Fromagerie Guilloteau are leaders in a modern process called “ultra filtration”. Ultra filtration is a technique co-created by Jean-Claude Guilloteau and occurs before the cheese making process. Pasteurised milk is forced through a series of membranes, extracting protein and removing water concentrating all other desirable components. This results in the production of consistent, nutritionally rich cheeses that have a silkier mouth feel and creamy subtle flavour.

Accompanying the cheese was a salad with a buttermilk vinegarette made from buttermilk, apple cider vinegar, white balsamic and honey and served with mixed leave salad and peaches.

Wine

A mixed lunch produced a bumper crowd of 50+ to kick off our second lunch of the new year. Two very smart Rieslings greeted us initially, a Holm Oak from the Tamar Valley in Tas 2015 and my old favourite a Seppelt Drumborg from 2016. I thought both were a treat.

The Holm Oak was a lot dryer than most Tassie Rieslings which usually have distinctive residual sugar /fruit overtones  The wine had an appealing flavour, was ageing well for an 8 yo and I really enjoyed it with the aperitifs. 

The second Riesling, the Drumborg, was by general acclaim a better wine and I have always thought that this Riesling is consistently amongst our top six Rieslings. This particular bottle was excellent 7 yo drinking probably at its peak but with no indication of fading. Let us hope that our Wine Master has plenty more in our cellar.

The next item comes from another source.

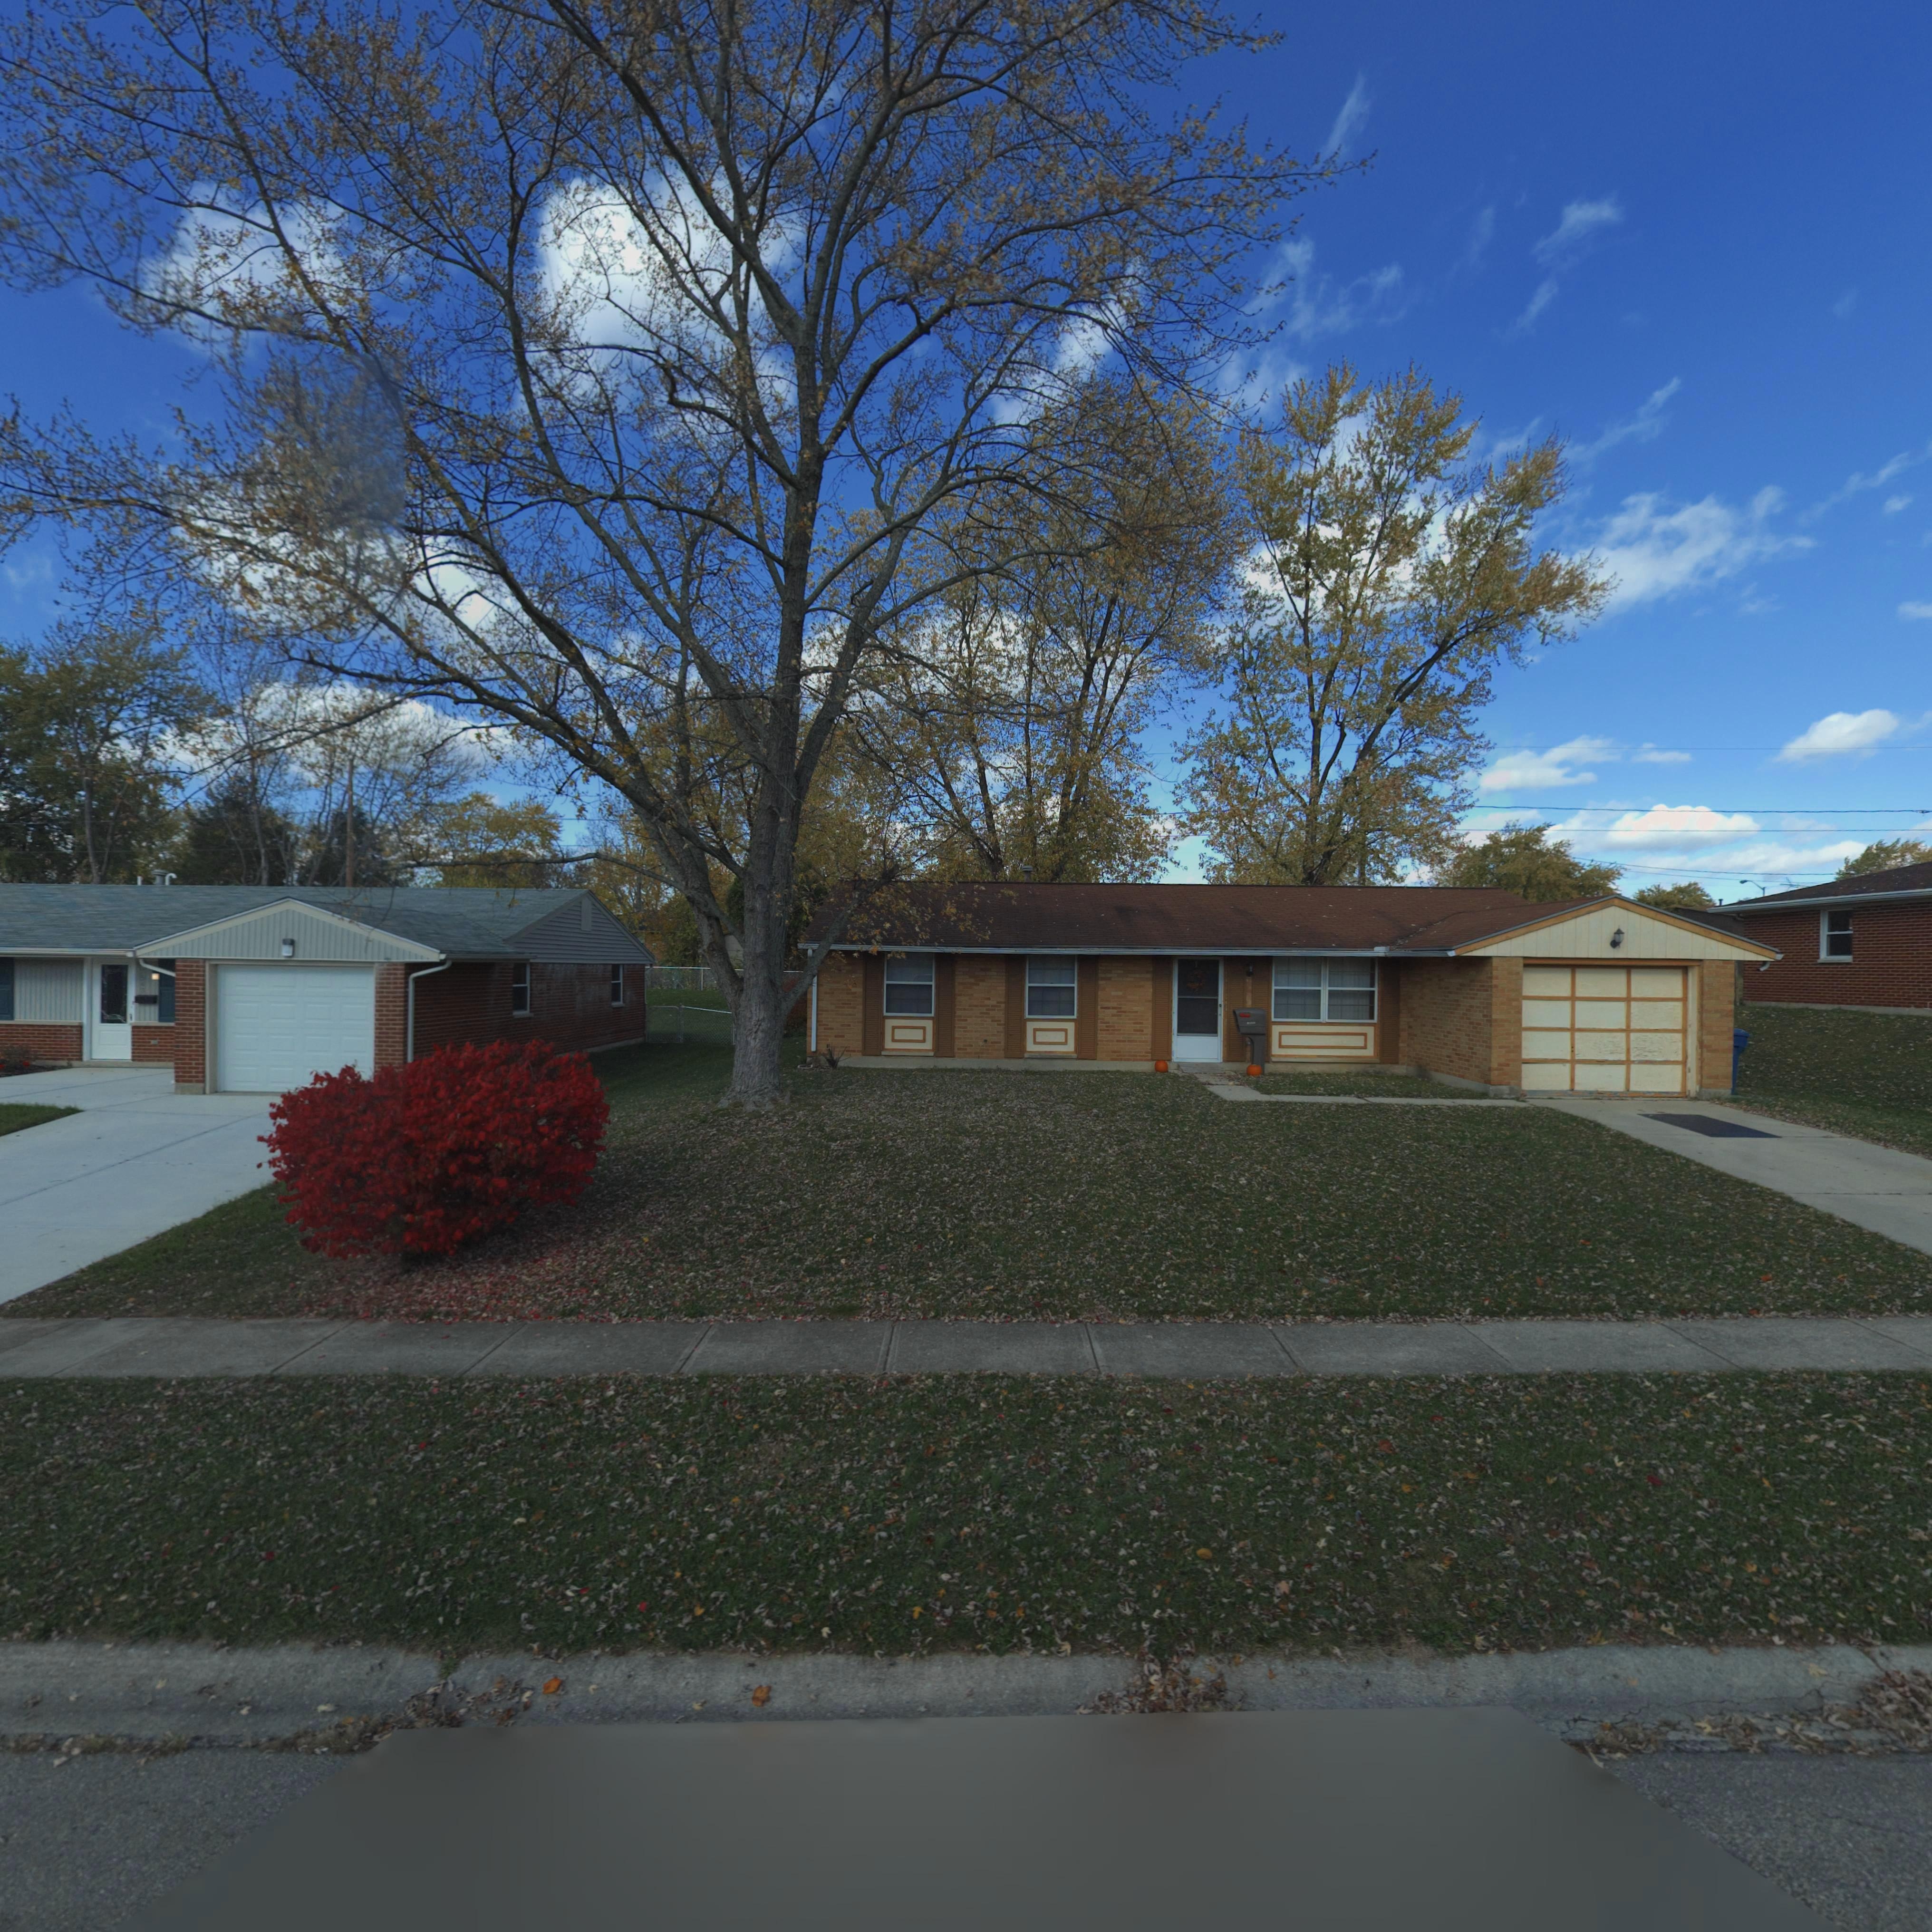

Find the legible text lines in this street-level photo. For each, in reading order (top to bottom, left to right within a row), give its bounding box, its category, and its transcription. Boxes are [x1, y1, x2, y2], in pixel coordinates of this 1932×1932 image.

The next wine served on our table was the Yabby Lake Chardonnay 2015. A true delight. Complex flavours, restrained oak and delicate but very flavoursome. A beauty! 12.5 %. Drinking in my view at its optimum. Wish I had some.

The next cab off the rank at our table was the (wait for it) Malterdinger Spatburgunder, try to pronounce that!  2015 from Baden in Germany. Someone suggested it was a first cousin to Pinot Noir. Whatever its genealogy, the wine was enjoyable but a tad one-dimensional, sound but lacking in any varietal characteristic A nice wine that did not demand one’s attention.

The final two reds both from the vintage of 2012 were great choices by our Wine Master coming from arguably our best regions for Cabernet, Coonawarra and Margaret River. I think it is fair to say that by general comment around the room, the Leeuwin Estate was a clear favourite over the Mildara without any disrespect to the latter. The Leeuwin was superbly balanced and elegant, yet powerful and a wonderful Bordeaux style. By comparison, the Mildara was a bigger wine but lacked the elegance of the Leeuwin. As a matter of interest, the label on the Mildara made mentions the famous “Peppermint Pattie“ produced by the company in the 1963  vintage. I was fortunate to taste this wine from time to time many years ago and it was a truly remarkable wine. The overwhelming mint flavour was quite unique. The memory still lingers.